Selected extract:

--- START ---

Many methods have been introduced for target-level sentiment analysis, including rule-based approaches [1, 6], statistical approaches [7, 8] and deep approaches [9, 21]. Due to page limits, below we discuss two closely relevant research lines.

Deep Methods. Recursive neural network is one popular network architecture explored at the early stage [29], which heavily relies on the effectiveness of syntactic parsing tree. Recurrent neural networks have also shown expressive performance in this task. TD-LSTM [9] incorporated target information into LSTM and modeled preceding and following contexts of the target to boost the performance. Target-sensitive memory networks (TMNs) [21] were proposed to capture the sentiment interaction between targets and contexts to address the context-dependent sentiment problem. However, these models fail to identify the contribution of each word to the targets. The attention mechanism [2, 4, 10, 22] is then applied to address this issue. For example, A target-to-sentence attention mechanism, ATAE-LSTM [2], was introduced to explore the connection between the target and its context; IARM [22] leveraged recurrent memory networks with multiple attentions to generate target-aware sentence representations. As CNN can capture the informative n-grams features, convolutional memory networks were explored in [18] to incorporate an attention mechanism to sequentially compute the weights of multiple memory units corresponding to multi-words. Instead of attention networks, [5] proposed a component to generate target-specific representations for words, and employed a CNN layer as the feature extractor relying on a mechanism of preserving the original contextual information. Some other works [20] exploited human reading cognitive process for this task. These neural network-based methods stand for the current state-of-the-art techniques, but their performance are generally limited by the amount of high-quality labeled data.

--- END ---

[Saved data entries]
--- START ---

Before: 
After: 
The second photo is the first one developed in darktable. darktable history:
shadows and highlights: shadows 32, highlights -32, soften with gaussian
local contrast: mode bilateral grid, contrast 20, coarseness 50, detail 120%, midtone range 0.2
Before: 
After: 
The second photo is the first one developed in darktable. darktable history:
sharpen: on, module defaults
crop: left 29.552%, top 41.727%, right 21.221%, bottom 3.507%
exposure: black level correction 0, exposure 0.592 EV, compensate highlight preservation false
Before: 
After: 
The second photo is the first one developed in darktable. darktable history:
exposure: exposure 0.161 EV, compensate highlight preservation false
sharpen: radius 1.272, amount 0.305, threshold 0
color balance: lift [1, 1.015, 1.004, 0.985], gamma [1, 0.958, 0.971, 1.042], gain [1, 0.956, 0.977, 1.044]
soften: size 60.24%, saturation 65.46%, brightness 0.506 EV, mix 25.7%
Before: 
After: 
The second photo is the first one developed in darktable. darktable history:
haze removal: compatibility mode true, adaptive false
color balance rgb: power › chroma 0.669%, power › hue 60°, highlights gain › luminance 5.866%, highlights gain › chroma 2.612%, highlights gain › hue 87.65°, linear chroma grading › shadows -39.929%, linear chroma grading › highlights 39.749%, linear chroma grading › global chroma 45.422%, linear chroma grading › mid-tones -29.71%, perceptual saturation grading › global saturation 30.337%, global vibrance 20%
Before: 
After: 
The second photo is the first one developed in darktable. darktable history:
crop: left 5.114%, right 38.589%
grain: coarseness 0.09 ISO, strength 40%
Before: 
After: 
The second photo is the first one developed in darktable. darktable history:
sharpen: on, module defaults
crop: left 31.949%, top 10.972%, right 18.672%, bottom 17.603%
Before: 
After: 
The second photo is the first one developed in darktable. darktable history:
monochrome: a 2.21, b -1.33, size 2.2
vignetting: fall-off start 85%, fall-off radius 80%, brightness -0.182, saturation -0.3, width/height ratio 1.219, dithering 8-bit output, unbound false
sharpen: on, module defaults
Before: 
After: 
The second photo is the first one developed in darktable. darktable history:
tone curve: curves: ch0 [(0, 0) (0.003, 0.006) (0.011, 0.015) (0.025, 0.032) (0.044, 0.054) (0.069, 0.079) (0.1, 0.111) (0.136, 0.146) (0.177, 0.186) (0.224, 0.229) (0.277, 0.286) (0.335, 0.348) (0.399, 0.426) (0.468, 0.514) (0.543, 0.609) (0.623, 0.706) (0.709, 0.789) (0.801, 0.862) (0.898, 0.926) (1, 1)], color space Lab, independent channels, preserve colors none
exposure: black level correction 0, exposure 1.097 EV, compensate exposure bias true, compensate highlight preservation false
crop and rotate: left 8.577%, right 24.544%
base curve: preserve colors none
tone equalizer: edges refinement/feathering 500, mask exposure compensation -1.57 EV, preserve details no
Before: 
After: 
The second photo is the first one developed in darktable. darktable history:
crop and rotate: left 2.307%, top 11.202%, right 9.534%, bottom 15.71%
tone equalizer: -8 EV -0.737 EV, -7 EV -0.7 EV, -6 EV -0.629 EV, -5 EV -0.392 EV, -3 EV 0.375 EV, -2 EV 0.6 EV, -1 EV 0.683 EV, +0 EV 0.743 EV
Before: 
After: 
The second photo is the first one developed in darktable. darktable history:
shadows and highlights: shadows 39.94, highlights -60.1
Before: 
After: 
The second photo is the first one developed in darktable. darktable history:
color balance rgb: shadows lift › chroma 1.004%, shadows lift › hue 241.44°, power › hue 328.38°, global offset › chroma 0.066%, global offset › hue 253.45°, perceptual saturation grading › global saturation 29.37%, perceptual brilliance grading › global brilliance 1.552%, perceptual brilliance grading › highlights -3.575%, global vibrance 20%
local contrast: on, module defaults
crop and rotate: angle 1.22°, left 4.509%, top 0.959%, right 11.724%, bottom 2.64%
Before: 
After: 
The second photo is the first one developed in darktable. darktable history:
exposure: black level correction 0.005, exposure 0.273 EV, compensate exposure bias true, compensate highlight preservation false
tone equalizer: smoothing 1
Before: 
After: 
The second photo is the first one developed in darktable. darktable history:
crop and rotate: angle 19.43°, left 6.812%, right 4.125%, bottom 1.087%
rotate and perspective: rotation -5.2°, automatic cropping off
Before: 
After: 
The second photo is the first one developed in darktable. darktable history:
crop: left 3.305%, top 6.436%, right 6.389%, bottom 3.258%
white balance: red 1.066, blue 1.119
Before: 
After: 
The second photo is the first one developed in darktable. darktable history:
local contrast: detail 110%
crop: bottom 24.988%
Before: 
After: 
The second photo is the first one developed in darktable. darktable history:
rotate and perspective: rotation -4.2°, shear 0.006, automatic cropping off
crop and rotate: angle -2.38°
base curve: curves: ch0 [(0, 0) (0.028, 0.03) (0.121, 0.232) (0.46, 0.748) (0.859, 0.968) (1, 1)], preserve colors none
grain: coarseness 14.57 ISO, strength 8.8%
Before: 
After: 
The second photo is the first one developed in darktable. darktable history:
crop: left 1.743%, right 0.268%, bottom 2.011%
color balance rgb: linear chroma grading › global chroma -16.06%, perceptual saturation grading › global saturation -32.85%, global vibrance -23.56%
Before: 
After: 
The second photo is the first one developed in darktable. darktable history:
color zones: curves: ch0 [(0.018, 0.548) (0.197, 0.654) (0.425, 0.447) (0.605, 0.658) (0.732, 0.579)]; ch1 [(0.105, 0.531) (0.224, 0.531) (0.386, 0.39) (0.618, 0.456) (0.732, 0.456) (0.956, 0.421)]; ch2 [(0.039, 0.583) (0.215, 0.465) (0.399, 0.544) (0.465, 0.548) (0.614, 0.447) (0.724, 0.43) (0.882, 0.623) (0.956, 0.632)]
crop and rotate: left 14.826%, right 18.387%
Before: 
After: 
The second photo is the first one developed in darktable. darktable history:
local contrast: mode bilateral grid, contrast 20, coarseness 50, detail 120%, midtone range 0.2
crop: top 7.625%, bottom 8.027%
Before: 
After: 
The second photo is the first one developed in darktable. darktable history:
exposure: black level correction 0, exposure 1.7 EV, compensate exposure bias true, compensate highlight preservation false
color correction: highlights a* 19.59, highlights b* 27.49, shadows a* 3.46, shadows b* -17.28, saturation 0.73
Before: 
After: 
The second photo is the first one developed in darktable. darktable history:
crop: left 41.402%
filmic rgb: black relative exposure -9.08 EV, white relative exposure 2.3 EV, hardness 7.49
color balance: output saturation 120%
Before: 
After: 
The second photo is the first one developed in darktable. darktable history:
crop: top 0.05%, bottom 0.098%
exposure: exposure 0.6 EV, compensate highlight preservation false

--- END ---

Tasks to carry out:
1 – In the passage on target-level sentiment analysis, what limits the performance of neural network-based methods?
2 – Reproduce only the stretch of the entries from the start through the line containing "soften: size 60.24%, saturation", with "developed" replaced by "processed" and everything else unchanged.

Exercise answers:
1 – Their performance is limited by the amount of high-quality labeled data.

2 –
Before: 
After: 
The second photo is the first one processed in darktable. darktable history:
shadows and highlights: shadows 32, highlights -32, soften with gaussian
local contrast: mode bilateral grid, contrast 20, coarseness 50, detail 120%, midtone range 0.2
Before: 
After: 
The second photo is the first one processed in darktable. darktable history:
sharpen: on, module defaults
crop: left 29.552%, top 41.727%, right 21.221%, bottom 3.507%
exposure: black level correction 0, exposure 0.592 EV, compensate highlight preservation false
Before: 
After: 
The second photo is the first one processed in darktable. darktable history:
exposure: exposure 0.161 EV, compensate highlight preservation false
sharpen: radius 1.272, amount 0.305, threshold 0
color balance: lift [1, 1.015, 1.004, 0.985], gamma [1, 0.958, 0.971, 1.042], gain [1, 0.956, 0.977, 1.044]
soften: size 60.24%, saturation 65.46%, brightness 0.506 EV, mix 25.7%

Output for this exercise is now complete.